2.1.3 Glycosylation
Different amino acids may undergo different types of glycosylation,
namely, C-linked, N-linked, O-linked, or S-linked
[13]. Histidine
undergoes N-linked glycosylation.
2.1.4 Hydroxylation
Protein hydroxylation, a post-translational modification, is carried out
by 2-oxoglutarate-dependent dioxygenases. This post-translational
modification can be induced by hypoxia-induced-factor alpha (HIF-a) on
proline [14].
Hydroxylation may also involve protein-protein interactions and
downstream signalling. Apart from proline, lysine, asparagine,
aspartate, and histidine can also undergo hydroxylation modification
[15].
2.1.5 Methylation
The actin and myosin proteins undergo the post-translational
modification (PTM) of histidine methylation. There are two different
locations where it can happen: 1-methyl histidine (1MeH) and 3-methyl
histidine (3MeH)
[16].
2.1.6 Oxidation
Under unusual or stressed conditions histidine undergoes oxidation to
2-oxo-histidine (2-oxo-His) (Figure 1). Photo-induced oxidation of
Histidine leading to various cross-links, including intact His, Lys and
Cys, was observed in high-molecular weight (HMW) fractions of monoclonal
anti-bodies [17].
Oxidation of His residue is also observed in proteins from cells
undergoing oxidative stress
[18]. The
2-oxo-His changes the dissociation pattern of peptide ions in
Mass-spectroscopy studies
[19].
2.1.7 Phosphorylation
His phosphorylation is crucial step in various cellular processes, such
as signal transduction, cell cycle, proliferation, differentiation, and
apoptosis, Phosphorylated His contributes 6% to all the phosphorylated
amino acids. However, phosphorylation of His is less explored compared
to phosphorylated serine, threonine and tyrosine. Recently a
consolidated database on phosphorylated His (HisPhosSite) is available
[20]. Histidine
Kinase (HK)s is one of the classical non-animal kingdom kinases that
phosphorylate His, although, in a 2-step manner - i) transfer phosphate
from ATP to His and ii) then transfer the phosphate to an aspartate
residue [21].
2.1.8 Protein Splicing
Protein splicing is triggered via acid-base catalysis that involves
multiple conserved His at the active site. Histidine probably plays dual
role in protein splicing, first as a general base to start acyl shift
splicing and next as a general acid to break the scissile bond at the
N-terminal splicing junction
[22].
2.2 Sequence signatures around different His post-translational
modifications:
Many of the His post-translational modifications were identified with
specific sequence signatures or motifs. For example, His hydroxylation
motif is a part of Hydrogen-bond (H-bond) cluster that is brought into
the register by GXXG motif
[23]. For His
methylation, the common motif observed in short methylated peptides was
GHXHXH [24].
Histidine acetylation motif deduced from mass spectrometry data based on
diacetyl-fed rat lung proteins was GXPGXXGHXGXXG
[25]. However,
some of the Histidine post-translation modifications do not carry
sequence signatures. For example, no specific sequence motif is reported
for His glycosylation.
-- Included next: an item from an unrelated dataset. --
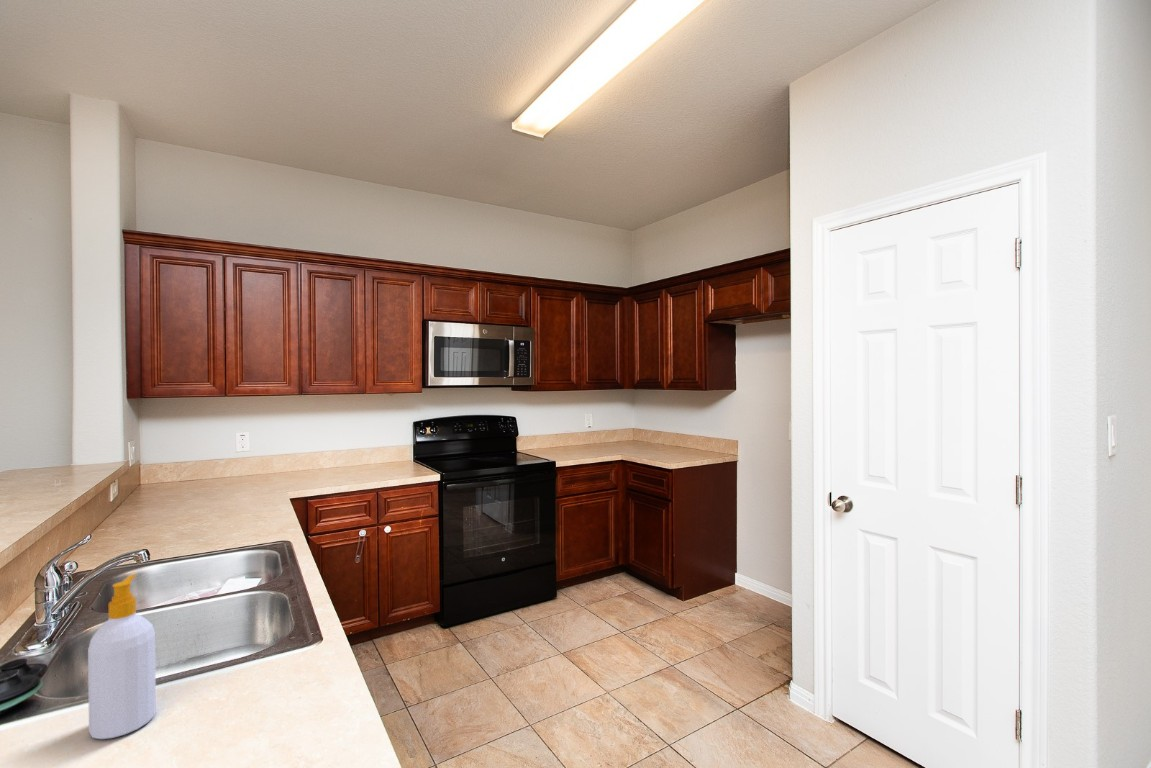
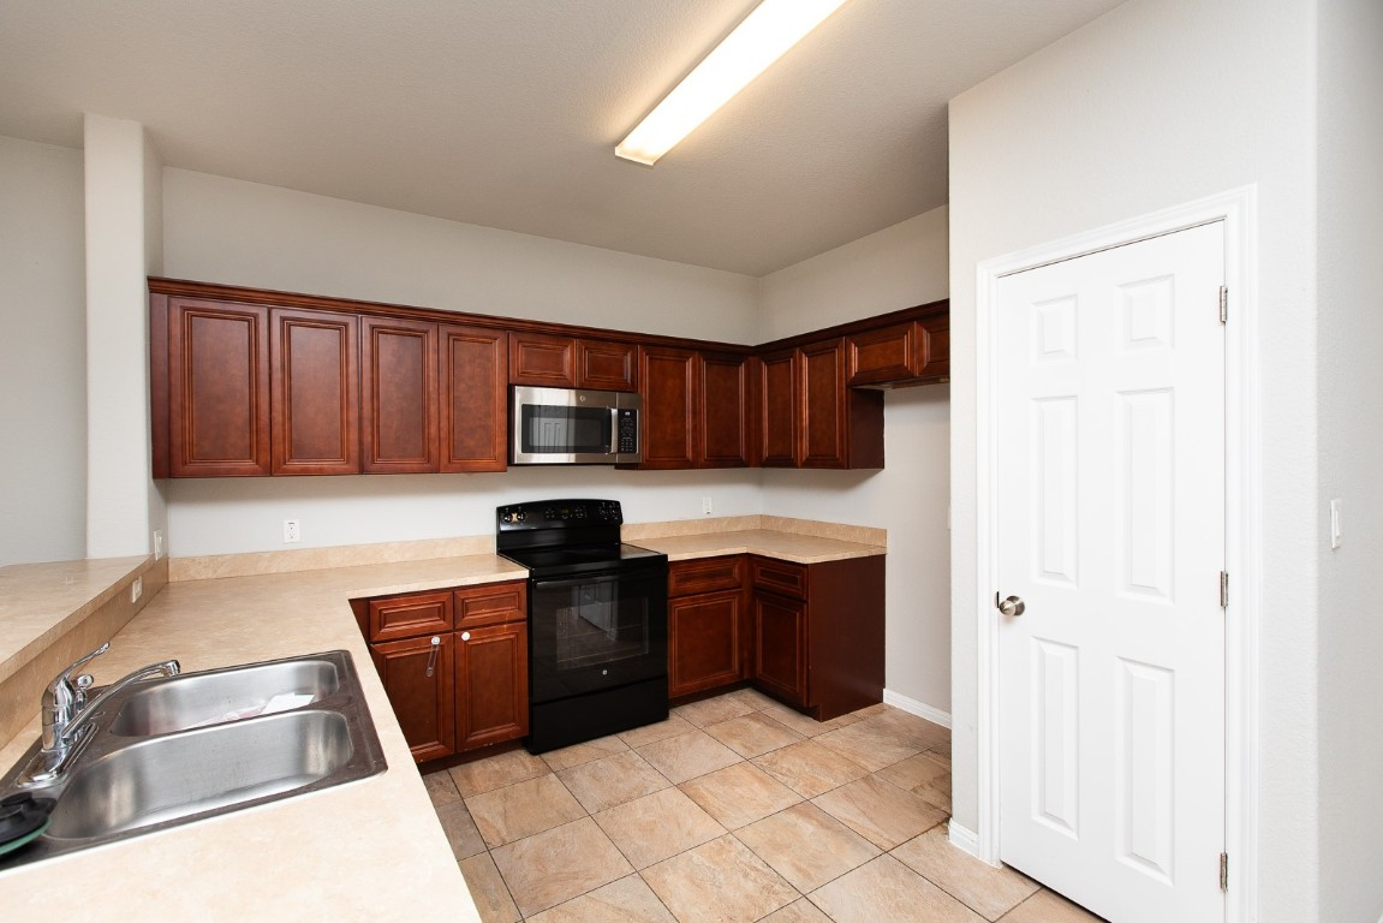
- soap bottle [87,573,157,740]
For His phosphorylation, no clear sequence motif
was identified
[26].
2.3 Training dataset generation for Histidine post-translational
modifications
There are eight His post-translational modifications (Figure 1)
annotated in this work based on the availability of protein sequences
from the UniProt database
[27]. From the
“Keyword” subsection of UniProt, category name ”PTM” was selected to
track all possible post-translational modifications. The text filters
(not case sensitive) – “His”, or “Histidine” were used to identify
the experimentally annotated His functions from the PTM category,
curated on November 2022. A total of sixteen modifications were
identified, some of those have very few data points. Finally, eight
modifications were selected for the training dataset with a number of
data points more than or equal to twenty (Table 1).